Another future direction would be estimating the more common NRI using plausible risk thresholds or even the category-free version [
12]. In particular, our method may be able to address a recent criticism that the NRI cannot measure improvements in risk prediction at the population level [
34], since the latent class model incorporates prevalence into the estimates. It should be mentioned that a number of recent articles have been critical of the IDI and NRI statistics [
30,
35]. In particular, it has been pointed out that they can be inflated for miscalibrated prediction models whereas the AUC may not be. This remains to be studied in the context when there is no gold standard.
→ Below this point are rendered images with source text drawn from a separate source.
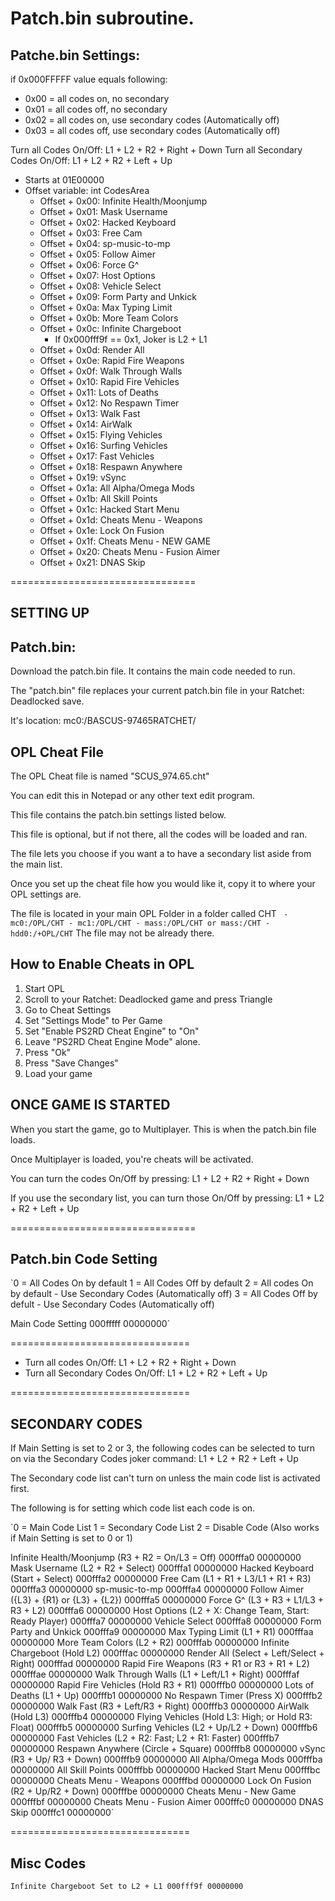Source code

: # Patch.bin subroutine.
## Patche.bin Settings:
if 0x000FFFFF value equals following:
 - 0x00 = all codes on, no secondary
 - 0x01 = all codes off, no secondary
 - 0x02 = all codes on, use secondary codes (Automatically off)
 - 0x03 = all codes off, use secondary codes (Automatically off)

Turn all Codes On/Off: L1 + L2 + R2 + Right + Down
Turn all Secondary Codes On/Off: L1 + L2 + R2 + Left + Up

 - Starts at 01E00000
 - Offset variable: int CodesArea
    - Offset + 0x00: Infinite Health/Moonjump
	- Offset + 0x01: Mask Username
	- Offset + 0x02: Hacked Keyboard
	- Offset + 0x03: Free Cam
	- Offset + 0x04: sp-music-to-mp
	- Offset + 0x05: Follow Aimer
	- Offset + 0x06: Force G^
	- Offset + 0x07: Host Options
	- Offset + 0x08: Vehicle Select
	- Offset + 0x09: Form Party and Unkick
	- Offset + 0x0a: Max Typing Limit
	- Offset + 0x0b: More Team Colors
	- Offset + 0x0c: Infinite Chargeboot
		- If 0x000fff9f == 0x1, Joker is L2 + L1
	- Offset + 0x0d: Render All
	- Offset + 0x0e: Rapid Fire Weapons
	- Offset + 0x0f: Walk Through Walls
	- Offset + 0x10: Rapid Fire Vehicles
	- Offset + 0x11: Lots of Deaths
	- Offset + 0x12: No Respawn Timer
	- Offset + 0x13: Walk Fast
	- Offset + 0x14: AirWalk
	- Offset + 0x15: Flying Vehicles
	- Offset + 0x16: Surfing Vehicles
	- Offset + 0x17: Fast Vehicles
	- Offset + 0x18: Respawn Anywhere
	- Offset + 0x19: vSync
	- Offset + 0x1a: All Alpha/Omega Mods
	- Offset + 0x1b: All Skill Points
	- Offset + 0x1c: Hacked Start Menu
	- Offset + 0x1d: Cheats Menu - Weapons
	- Offset + 0x1e: Lock On Fusion
	- Offset + 0x1f: Cheats Menu - NEW GAME
	- Offset + 0x20: Cheats Menu - Fusion Aimer
	- Offset + 0x21: DNAS Skip











================================

SETTING UP
----------

Patch.bin:
----------
Download the patch.bin file.  It contains the main code needed to run.

The "patch.bin" file replaces your current patch.bin file in your Ratchet: Deadlocked save.

It's location: mc0:/BASCUS-97465RATCHET/


OPL Cheat File
--------------
The OPL Cheat file is named "SCUS_974.65.cht"

You can edit this in Notepad or any other text edit program.

This file contains the patch.bin settings listed below.

This file is optional, but if not there, all the codes will be loaded and ran.

The file lets you choose if you want a to have a secondary list aside from the main list.


Once you set up the cheat file how you would like it, copy it to where your OPL settings are.

The file is located in your main OPL Folder in a folder called CHT
	` - mc0:/OPL/CHT
	 - mc1:/OPL/CHT
	 - mass:/OPL/CHT or mass:/CHT
	 - hdd0:/+OPL/CHT`
The file may not be already there.

How to Enable Cheats in OPL
----------------------------
1. Start OPL
2. Scroll to your Ratchet: Deadlocked game and press Triangle
3. Go to Cheat Settings
4. Set "Settings Mode" to Per Game
5. Set "Enable PS2RD Cheat Engine" to "On"
6. Leave "PS2RD Cheat Engine Mode" alone.
7. Press "Ok"
8. Press "Save Changes"
7. Load your game


ONCE GAME IS STARTED
--------------------
When you start the game, go to Multiplayer.  This is when the patch.bin file loads.

Once Multiplayer is loaded, you're cheats will be activated.

You can turn the codes On/Off by pressing: L1 + L2 + R2 + Right + Down

If you use the secondary list, you can turn those On/Off by pressing: L1 + L2 + R2 + Left + Up

================================

Patch.bin Code Setting
-----------------------
`0 = All Codes On by default
1 = All Codes Off by default
2 = All codes On by default
	- Use Secondary Codes (Automatically off)
3 = All Codes Off by defult
    - Use Secondary Codes (Automatically off)

Main Code Setting
000fffff 00000000`

===============================

 - Turn all codes On/Off: L1 + L2 + R2 + Right + Down
 - Turn all Secondary Codes On/Off: L1 + L2 + R2 + Left + Up

===============================

SECONDARY CODES
----------------
If Main Setting is set to 2 or 3, the following codes can be selected to
turn on via the Secondary Codes joker command: L1 + L2 + R2 + Left + Up

The Secondary code list can't turn on unless the main code list is activated first.

The following is for setting which code list each code is on.

`0 = Main Code List
1 = Secondary Code List
2 = Disable Code (Also works if Main Setting is set to 0 or 1)

Infinite Health/Moonjump (R3 + R2 = On/L3 = Off)
000fffa0 00000000
Mask Username (L2 + R2 + Select)
000fffa1 00000000
Hacked Keyboard (Start + Select)
000fffa2 00000000
Free Cam (L1 + R1 + L3/L1 + R1 + R3)
000fffa3 00000000
sp-music-to-mp
000fffa4 00000000
Follow Aimer ({L3} + {R1} or {L3} + {L2})
000fffa5 00000000
Force G^ (L3 + R3 + L1/L3 + R3 + L2)
000fffa6 00000000
Host Options (L2 + X: Change Team, Start: Ready Player)
000fffa7 00000000
Vehicle Select
000fffa8 00000000
Form Party and Unkick
000fffa9 00000000
Max Typing Limit (L1 + R1)
000fffaa 00000000
More Team Colors (L2 + R2)
000fffab 00000000
Infinite Chargeboot (Hold L2)
000fffac 00000000
Render All (Select + Left/Select + Right)
000fffad 00000000
Rapid Fire Weapons (R3 + R1 or R3 + R1 + L2)
000fffae 00000000
Walk Through Walls (L1 + Left/L1 + Right)
000fffaf 00000000
Rapid Fire Vehicles (Hold R3 + R1)
000fffb0 00000000
Lots of Deaths (L1 + Up)
000fffb1 00000000
No Respawn Timer (Press X)
000fffb2 00000000
Walk Fast (R3 + Left/R3 + Right)
000fffb3 00000000
AirWalk (Hold L3)
000fffb4 00000000
Flying Vehicles (Hold L3: High; or Hold R3: Float)
000fffb5 00000000
Surfing Vehicles (L2 + Up/L2 + Down)
000fffb6 00000000
Fast Vehicles (L2 + R2: Fast; L2 + R1: Faster)
000fffb7 00000000
Respawn Anywhere (Circle + Square)
000fffb8 00000000
vSync (R3 + Up/ R3 + Down)
000fffb9 00000000
All Alpha/Omega Mods
000fffba 00000000
All Skill Points
000fffbb 00000000
Hacked Start Menu
000fffbc 00000000
Cheats Menu - Weapons
000fffbd 00000000
Lock On Fusion (R2 + Up/R2 + Down)
000fffbe 00000000
Cheats Menu - New Game
000fffbf 00000000
Cheats Menu - Fusion Aimer
000fffc0 00000000
DNAS Skip
000fffc1 00000000`

===============================

Misc Codes
----------------
`Infinite Chargeboot Set to L2 + L1
000fff9f 00000000`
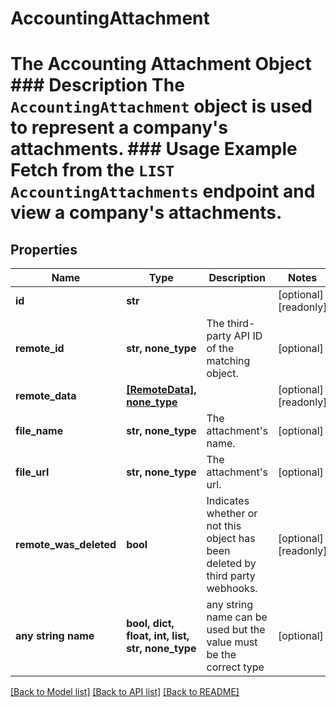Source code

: # AccountingAttachment

# The Accounting Attachment Object ### Description The `AccountingAttachment` object is used to represent a company's attachments.  ### Usage Example Fetch from the `LIST AccountingAttachments` endpoint and view a company's attachments.

## Properties
Name | Type | Description | Notes
------------ | ------------- | ------------- | -------------
**id** | **str** |  | [optional] [readonly] 
**remote_id** | **str, none_type** | The third-party API ID of the matching object. | [optional] 
**remote_data** | [**[RemoteData], none_type**](RemoteData.md) |  | [optional] [readonly] 
**file_name** | **str, none_type** | The attachment&#39;s name. | [optional] 
**file_url** | **str, none_type** | The attachment&#39;s url. | [optional] 
**remote_was_deleted** | **bool** | Indicates whether or not this object has been deleted by third party webhooks. | [optional] [readonly] 
**any string name** | **bool, dict, float, int, list, str, none_type** | any string name can be used but the value must be the correct type | [optional]

[[Back to Model list]](../README.md#documentation-for-models) [[Back to API list]](../README.md#documentation-for-api-endpoints) [[Back to README]](../README.md)


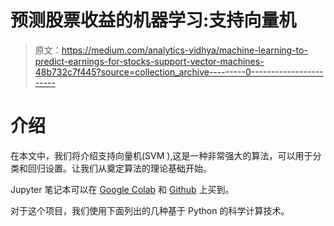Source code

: # 预测股票收益的机器学习:支持向量机

> 原文：<https://medium.com/analytics-vidhya/machine-learning-to-predict-earnings-for-stocks-support-vector-machines-48b732c7f445?source=collection_archive---------0----------------------->

# 介绍

在本文中，我们将介绍支持向量机(SVM ),这是一种非常强大的算法，可以用于分类和回归设置。让我们从奠定算法的理论基础开始。

Jupyter 笔记本可以在 [Google Colab](https://colab.research.google.com/drive/1bQCUij8nZwUAkSODja53R1sNWABauBl6?usp=sharing) 和 [Github](https://github.com/AlphaWaveData/Jupyter-Notebooks/blob/master/AlphaWave%20Data%20Machine%20Learning%20to%20Predict%20Earnings%20for%20Stocks%20using%20Support-vector%20Machines%20example.ipynb) 上买到。

对于这个项目，我们使用下面列出的几种基于 Python 的科学计算技术。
An alternative approach to adding covariates to the model is to carry out a subgroup analysis. In our LTBI example, we estimated incremental value within subgroups defined by study setting. The QFT had different incremental value beyond the TST depending on the population and BCG vaccination policy. In low-risk groups, using the TST + and QFT + decision rule could help avoid unnecessary LTBI therapy. On the other hand, using the TST + or QFT + decision rule could help clinicians who are worried about missing LTBI cases in high-risk groups, such as HIV/AIDS patients and young children. Such reasoning has been used to support cost-effectiveness analyses of the TST and QFT for diagnosis of LTBI [
36]. The Bayesian approach we propose is an improvement over such approaches since it takes into account the joint uncertainty in the sensitivity and specificity parameters of both tests [
37].
Several national guidelines now exist on using IGRAs such as the QFT, and many low-incidence countries recommend a two-step process: if TST is positive then perform the QFT as a confirmatory test [
29]. This approach is equivalent to the “diagnose LTBI if TST + and QFT+” rule in terms of incremental value but is cheaper since not all patients receive both tests. In fact, the “diagnose LTBI if QFT+” rule (data not shown) would give similar results compared to the TST + and QFT + rule in the Portuguese data. However, the QFT is sold as a commercial kit that is more expensive than the TST. Ultimately, the decision to implement a new test into practice will depend on many factors, including patient preferences, risk of complications and cost considerations.
Competing interests
The authors declare that they have no competing interests.